If you’re still feeling the pull of Whitman, soak up the vibes outside 99 Ryerson Street (between Myrtle and Park Aves), the address where the poet lived while penning his populist masterpiece, Leaves of Grass. Walk past 160 Hall Street (between Myrtle and Willoughby Aves), where singer-songwriter Patti Smith and photographer Robert Mapplethorpe shared a bare-bones apartment in the late ’60s (as evoked by Smith in her memoir, Just Kids). Finally, you’ll end up in front of 17 Clifton Place (between Grand Ave and St. James Pl), where a young Truman Capote moved to get away from the Manhattan bustle: “I have changed addresses, have moved to a little lost mews in darkest Brooklyn,” the author wrote in a 1946 letter, two years before he published his first novel.
After your walk through Clinton Hill, stop for a caffeine infusion and a snack at Urban Vintage (718-783-6045, urbanvintageny.com). With its squashy chairs and eclectic decor, this café-coffeeshop has the feel of the apartment of someone’s cool aunt. It also doubles as a small boutique, selling jewelry, gifts, quirky vintage items and homemade goods. It’s the perfect place to settle down and read one of the many books you’ve undoubtedly bought by this point in your day—or to pull out a notebook and start scribbling one of your own. On your way out, tip your hat toward Classon Avenue, where Frank McCourt (Angela’s Ashes) and his brother Malachy (A Monk Swimming) passed their early childhood in the 1930s.
Henry Miller’s family moved to 662 Driggs Avenue (between Fillmore Pl and Metropolitan Ave) in 1892, riding a wave of fellow German immigrants that had begun to relocate from Manhattan. The iconoclastic writer recalled his youth in the then-working-class neighborhood in books like Black Spring and Tropic of Capricorn (“It was the most enchanting street I have ever seen in all my life,” he wrote).

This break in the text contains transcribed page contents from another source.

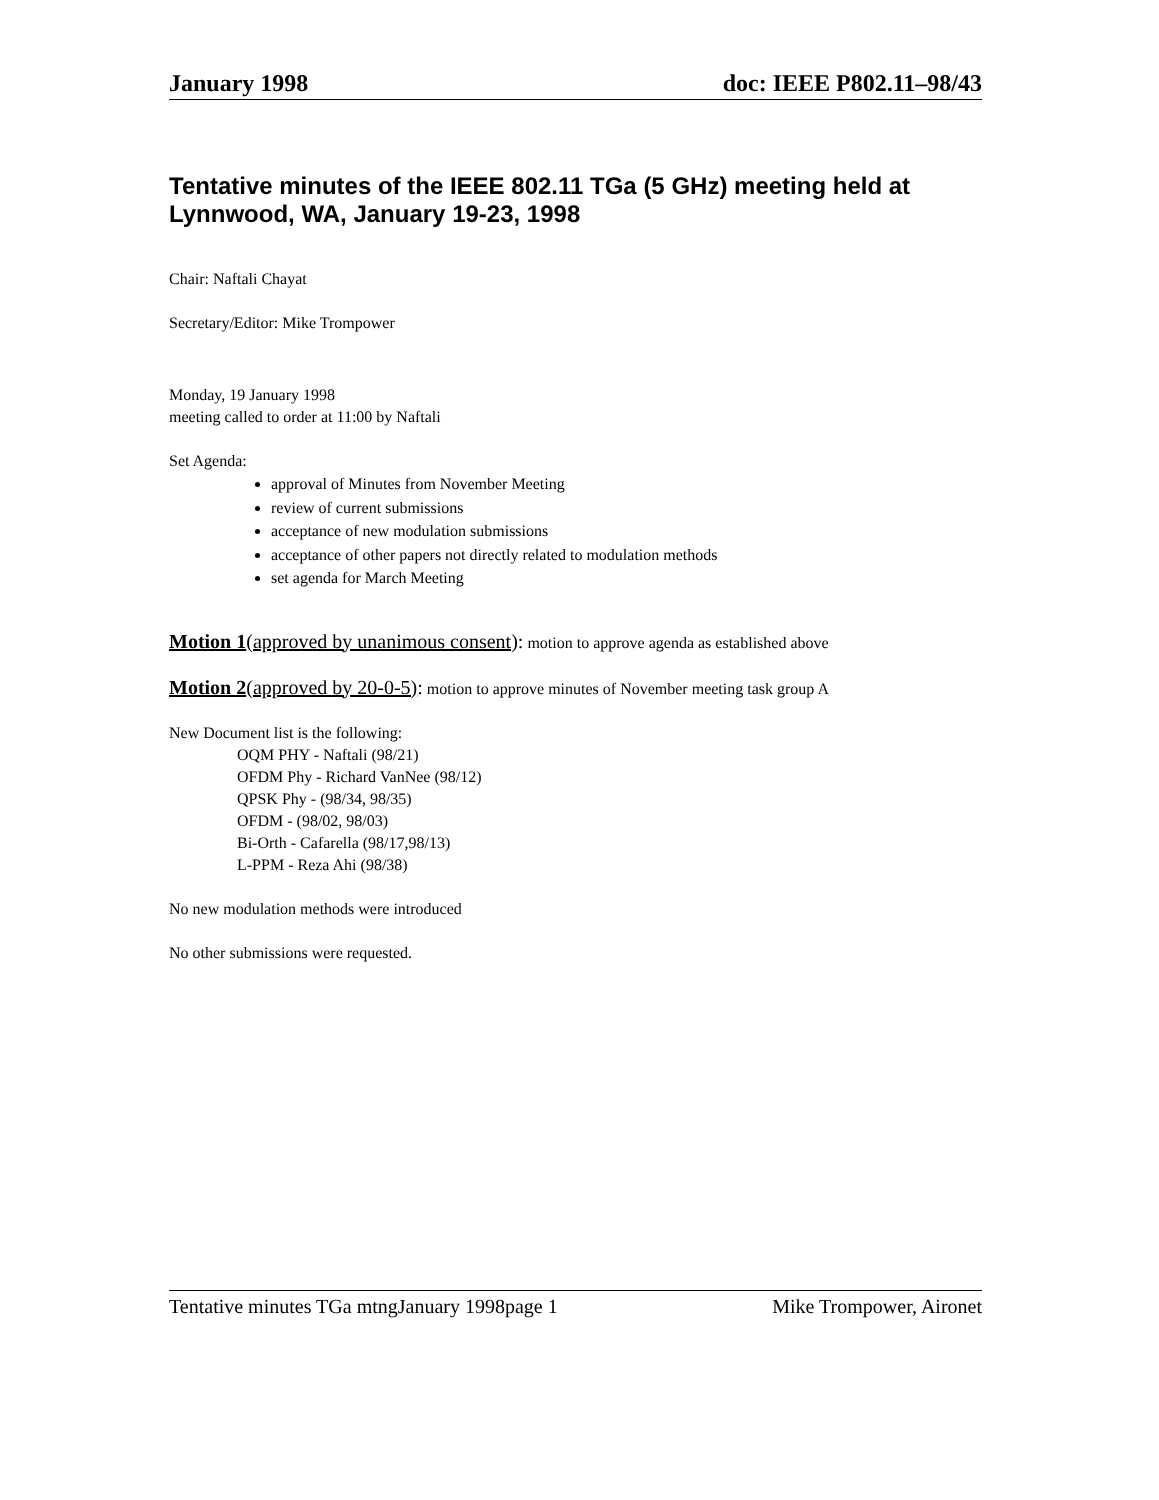January 1998 doc: IEEE P802.11–98/43
Tentative minutes of the IEEE 802.11 TGa (5 GHz) meeting held at Lynnwood, WA, January 19-23, 1998
Chair: Naftali Chayat
Secretary/Editor: Mike Trompower
Monday, 19 January 1998
meeting called to order at 11:00 by Naftali
Set Agenda:
approval of Minutes from November Meeting
review of current submissions
acceptance of new modulation submissions
acceptance of other papers not directly related to modulation methods
set agenda for March Meeting
Motion 1(approved by unanimous consent): motion to approve agenda as established above
Motion 2(approved by 20-0-5): motion to approve minutes of November meeting task group A
New Document list is the following:
OQM PHY - Naftali (98/21)
OFDM Phy - Richard VanNee (98/12)
QPSK Phy - (98/34, 98/35)
OFDM - (98/02, 98/03)
Bi-Orth - Cafarella (98/17,98/13)
L-PPM - Reza Ahi (98/38)
No new modulation methods were introduced
No other submissions were requested.
Tentative minutes TGa mtngJanuary 1998page 1 Mike Trompower, Aironet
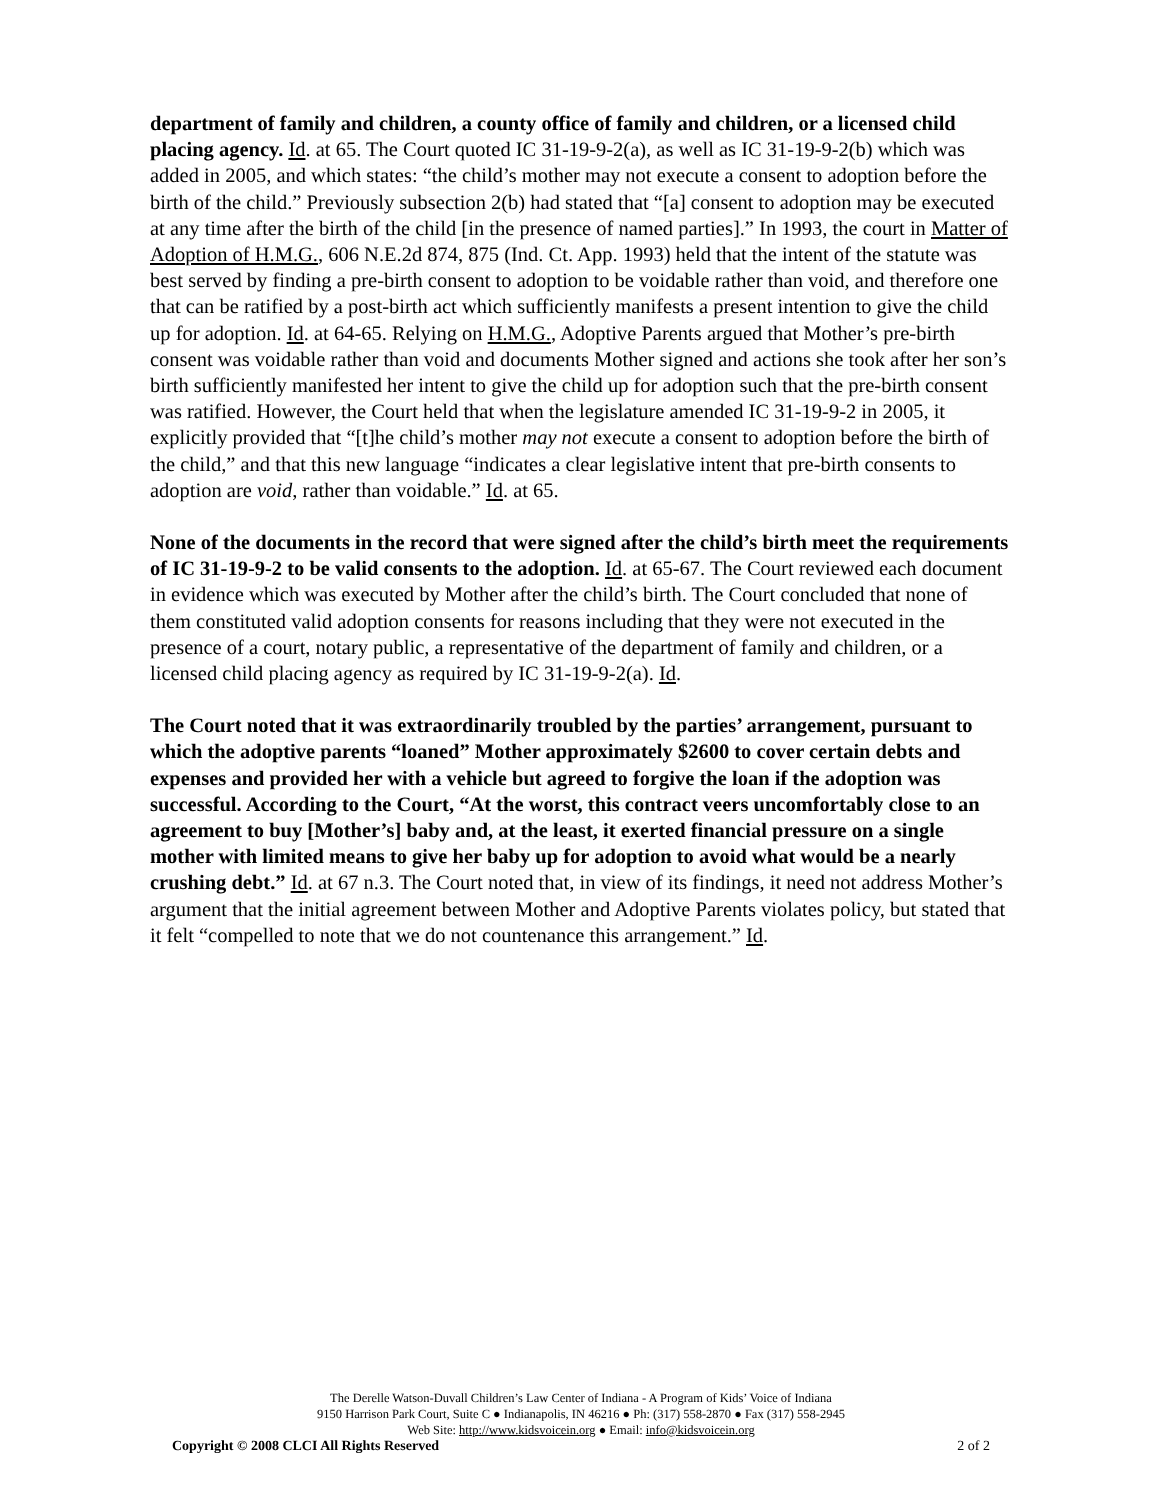department of family and children, a county office of family and children, or a licensed child placing agency. Id. at 65. The Court quoted IC 31-19-9-2(a), as well as IC 31-19-9-2(b) which was added in 2005, and which states: “the child’s mother may not execute a consent to adoption before the birth of the child.” Previously subsection 2(b) had stated that “[a] consent to adoption may be executed at any time after the birth of the child [in the presence of named parties].” In 1993, the court in Matter of Adoption of H.M.G., 606 N.E.2d 874, 875 (Ind. Ct. App. 1993) held that the intent of the statute was best served by finding a pre-birth consent to adoption to be voidable rather than void, and therefore one that can be ratified by a post-birth act which sufficiently manifests a present intention to give the child up for adoption. Id. at 64-65. Relying on H.M.G., Adoptive Parents argued that Mother’s pre-birth consent was voidable rather than void and documents Mother signed and actions she took after her son’s birth sufficiently manifested her intent to give the child up for adoption such that the pre-birth consent was ratified. However, the Court held that when the legislature amended IC 31-19-9-2 in 2005, it explicitly provided that “[t]he child’s mother may not execute a consent to adoption before the birth of the child,” and that this new language “indicates a clear legislative intent that pre-birth consents to adoption are void, rather than voidable.” Id. at 65.
None of the documents in the record that were signed after the child’s birth meet the requirements of IC 31-19-9-2 to be valid consents to the adoption. Id. at 65-67. The Court reviewed each document in evidence which was executed by Mother after the child’s birth. The Court concluded that none of them constituted valid adoption consents for reasons including that they were not executed in the presence of a court, notary public, a representative of the department of family and children, or a licensed child placing agency as required by IC 31-19-9-2(a). Id.
The Court noted that it was extraordinarily troubled by the parties’ arrangement, pursuant to which the adoptive parents “loaned” Mother approximately $2600 to cover certain debts and expenses and provided her with a vehicle but agreed to forgive the loan if the adoption was successful. According to the Court, “At the worst, this contract veers uncomfortably close to an agreement to buy [Mother’s] baby and, at the least, it exerted financial pressure on a single mother with limited means to give her baby up for adoption to avoid what would be a nearly crushing debt.” Id. at 67 n.3. The Court noted that, in view of its findings, it need not address Mother’s argument that the initial agreement between Mother and Adoptive Parents violates policy, but stated that it felt “compelled to note that we do not countenance this arrangement.” Id.
The Derelle Watson-Duvall Children’s Law Center of Indiana - A Program of Kids’ Voice of Indiana
9150 Harrison Park Court, Suite C ● Indianapolis, IN 46216 ● Ph: (317) 558-2870 ● Fax (317) 558-2945
Web Site: http://www.kidsvoicein.org ● Email: info@kidsvoicein.org
Copyright © 2008 CLCI All Rights Reserved 2 of 2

The house still stands today, flanked on either side by disused lots.
Time-travel forward to the Williamsburg of today at Spoonbill & Sugartown, an independently owned book shop that reached either the zenith or the nadir of its cool, depending on who you talk to, when it was used as a location in an episode of HBO’s Girls. Whatever your feelings about Lena Dunham, there’s no denying the appeal of this spot, at the Mini Mall since 1999, which offers a mix of new, used and rare volumes. It’s also a great place to find art, architecture and design tomes, in addition to fiction, music writing and more, plus occasional events.
Famished? Grab your stack o’ lit and head to Radegast Hall & Biergarten, a vast Austro-Hungarian tavern that serves up the kind of sausages and suds that the Miller family might have downed more than a century ago. Try a bratwurst ($7.75) fresh off the grill, paired with a liter of Radeberger Zwickel ($13). Before you get back on the train, walk an extra block from the subway to Lorimer Street, where the fictional Nolan family’s tenement was situated in Betty Smith’s iconic coming-of-age novel, A Tree Grows in Brooklyn.
The last stop on your ride takes you to Greenpoint, the birthplace of Goodnight Moon author Margaret Wise Brown. WORD is the last literary outpost before the G crosses over into Queens. But it’s a hell of an end of the line: Within the 1,000-square-foot space, opened in 2007, you’ll find a lovingly selected assortment of fiction, food books, graphic novels and youth reads. This is the place to go if you’re jonesing for a recommendation: The whole store is basically a staff-picks wall, the shelves dotted with cards upon which the clerks have written up their favorite titles. WORD also hosts author readings and monthly book groups in the basement.